Ada’s client alerts her that it’s her turn. Let’s pretend for demonstration purposes that her only available action this turn is to do a single move. She makes the choice in her client and it will send the message by posting it as the body to the actions url for her player:

{
  "type": "action",
  "state": {...},
  "state_hash": "<sha_256_state_hash>",
  "action": {
    "type": "MOVE",
    "from": "clearing_1",
    "to": "clearing_2",
    "warriors": 3,
  },
  "log": [{
    "text": "Ada moves three warriors from clearing A to clearing B",
    "client": "Ada moves 3x|cat| from |clearing_1| to |clearing_2|",
  }]
}

The state_hash field is a client specific hash of the state generated after this action is applied. The state field is the full state for the server to save.

[!TIP] The Game API doesn’t care what method the clients use to hash the state as long as the result is a SHA-256 compatible (256-bit as 32-character hexidecimal) result.

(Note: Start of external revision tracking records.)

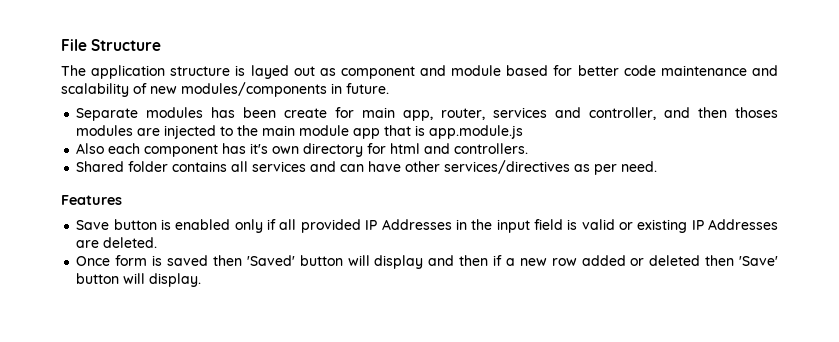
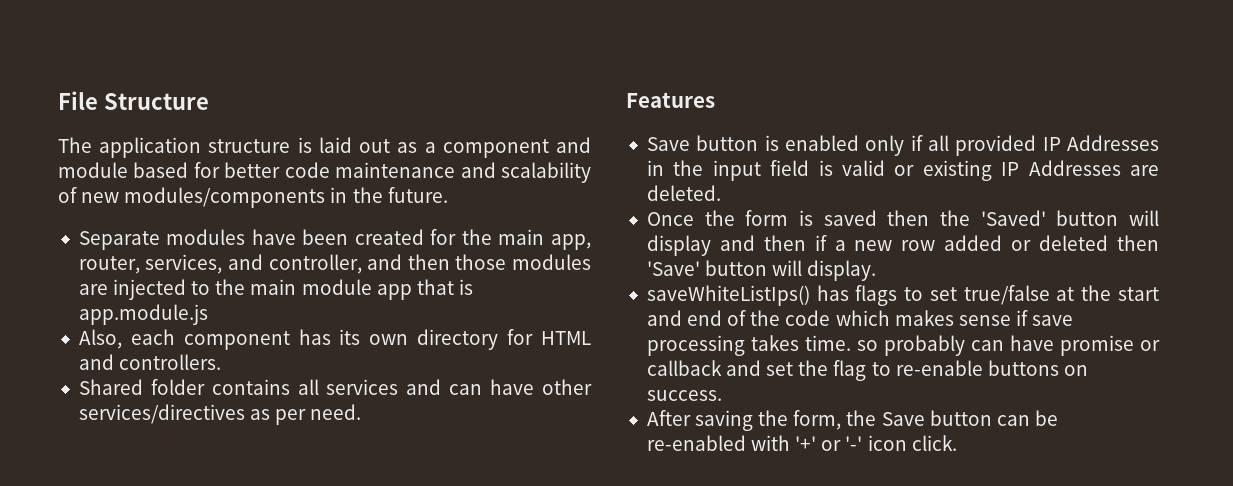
[250,65,289,79] layed -> [318,137,352,153] laid
(336, 72) none -> [424,142,436,153] a
(342, 88) none -> [352,187,383,203] the
[211,107,355,118] has been create for -> [251,229,492,245] have been created for the
[493,107,548,118] services -> [145,254,223,274] services,
[734,107,778,118] thoses -> [455,254,507,270] those
[76,143,105,154] Also -> [78,329,122,349] Also,
[250,143,269,154] it's -> [339,329,361,345] its
[390,143,421,154] html -> [541,331,591,345] HTML
(111, 261) none -> [704,210,735,226] the
(242, 260) none -> [939,210,970,226] the
(202, 280) none -> [646,285,1159,306] [646,310,1074,326] [646,335,1160,356] [646,360,1088,381] [646,390,722,401] [646,410,1058,431] [646,435,957,451] // saveWhiteListIps() has flags to set true/false at the start and end of the code which makes sense if save processing takes time. so probably can have promise or callback and set the flag to re-enable buttons on success. // After saving the form, the Save button can be re-enabled with '+' or '-' icon click.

The action field requires a type field. The value of type and the rest of the fields are fully game dependent.

The log field requires an array of objects with text fields and may optionally include other fields. The text field is a pure string representation of what happened with this action. The optional client field can be used by the game client to store a formatted string so that the client can display log messages with colors or emojis, or whatever else they want to support. Other fields are allowed here as well for that same purpose.

Some actions (like we’ll see soon) can have multiple log messages since the game client might do other automated tasks.